→ **ABOUT THIS EXERCISE**: Copy the lines from the one holding "Does the chart contain any negative values?" through the one holding "Which series has the widest spread of values?", inclusive, swapping "values" for "numbers" and keeping everything else the same. Leave the pictures out of your copy.

→ **DATA LISTING**:
'''
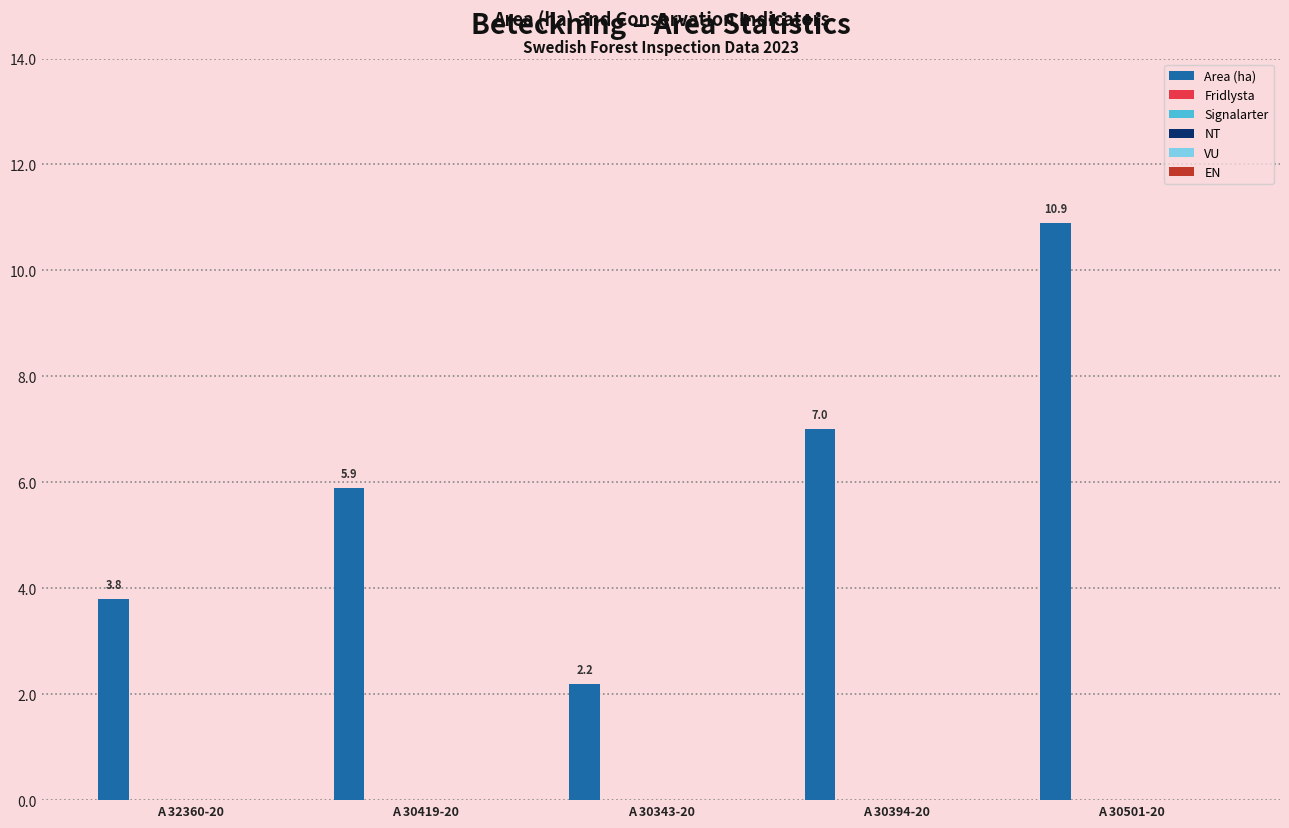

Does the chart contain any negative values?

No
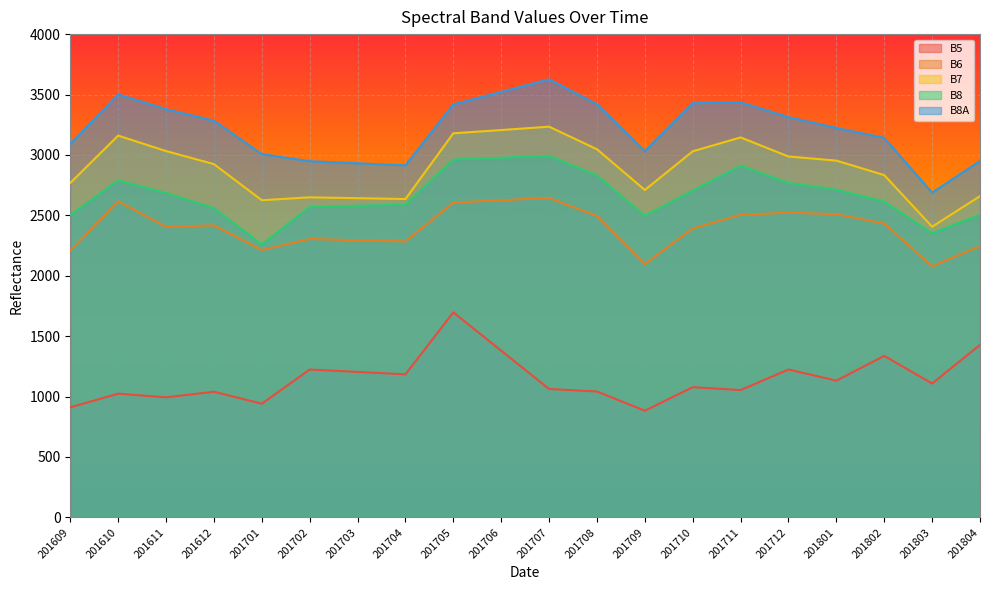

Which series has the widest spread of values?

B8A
'''
'''
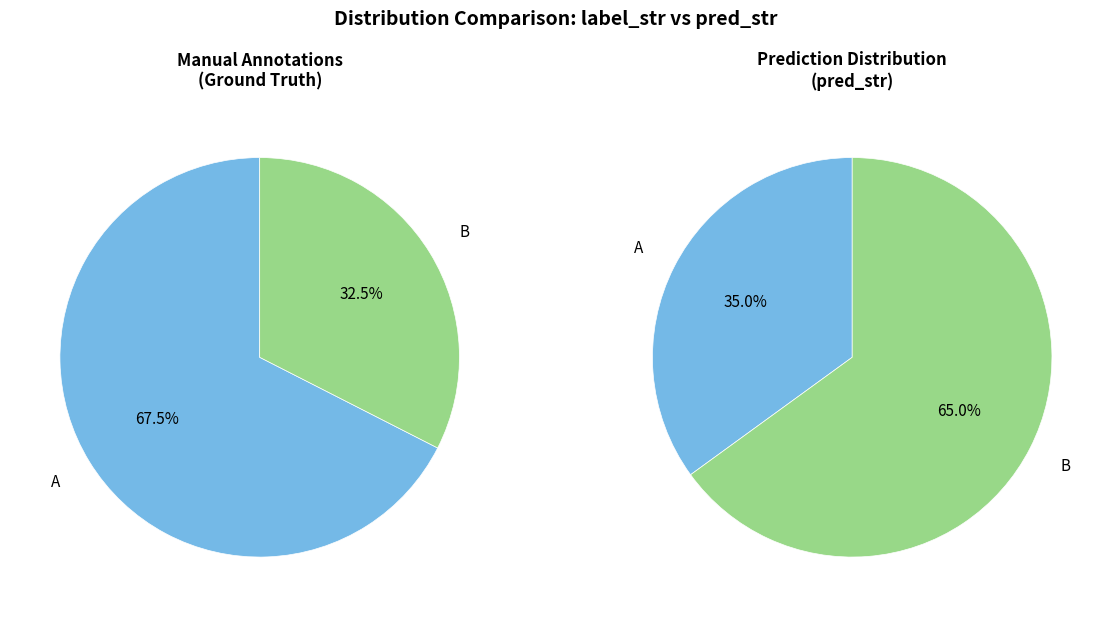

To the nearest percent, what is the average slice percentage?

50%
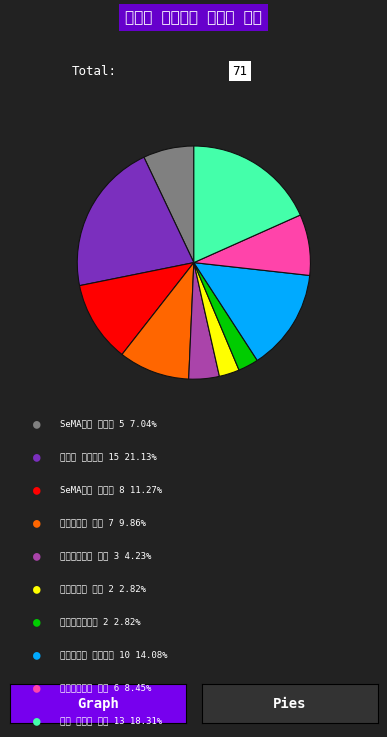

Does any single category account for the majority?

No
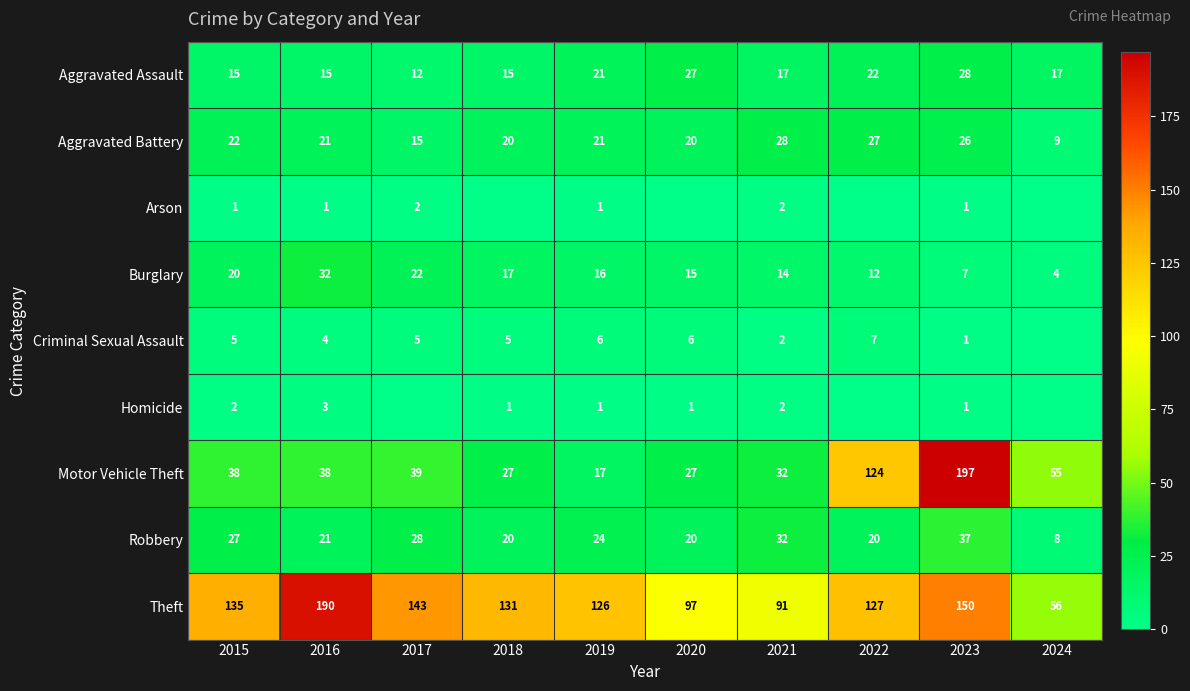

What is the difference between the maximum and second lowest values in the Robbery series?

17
'''
'''
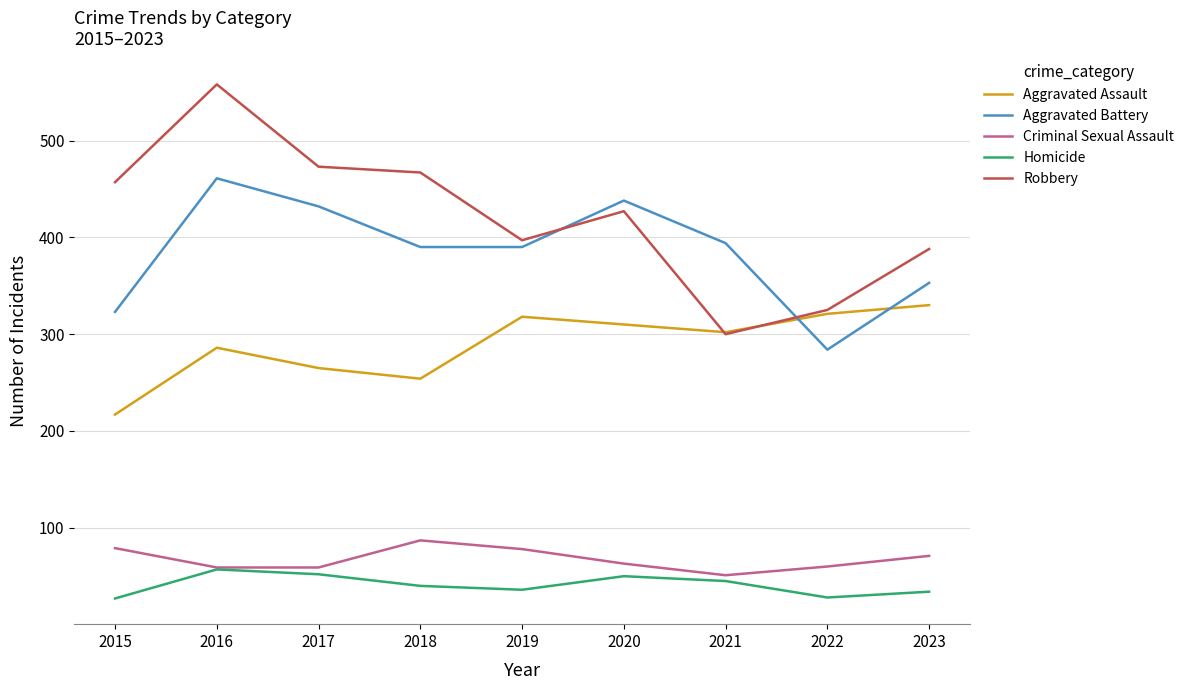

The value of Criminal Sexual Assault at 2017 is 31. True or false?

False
'''
→ **OUTPUT BELOW**:
Does the chart contain any negative numbers?

No

Which series has the widest spread of numbers?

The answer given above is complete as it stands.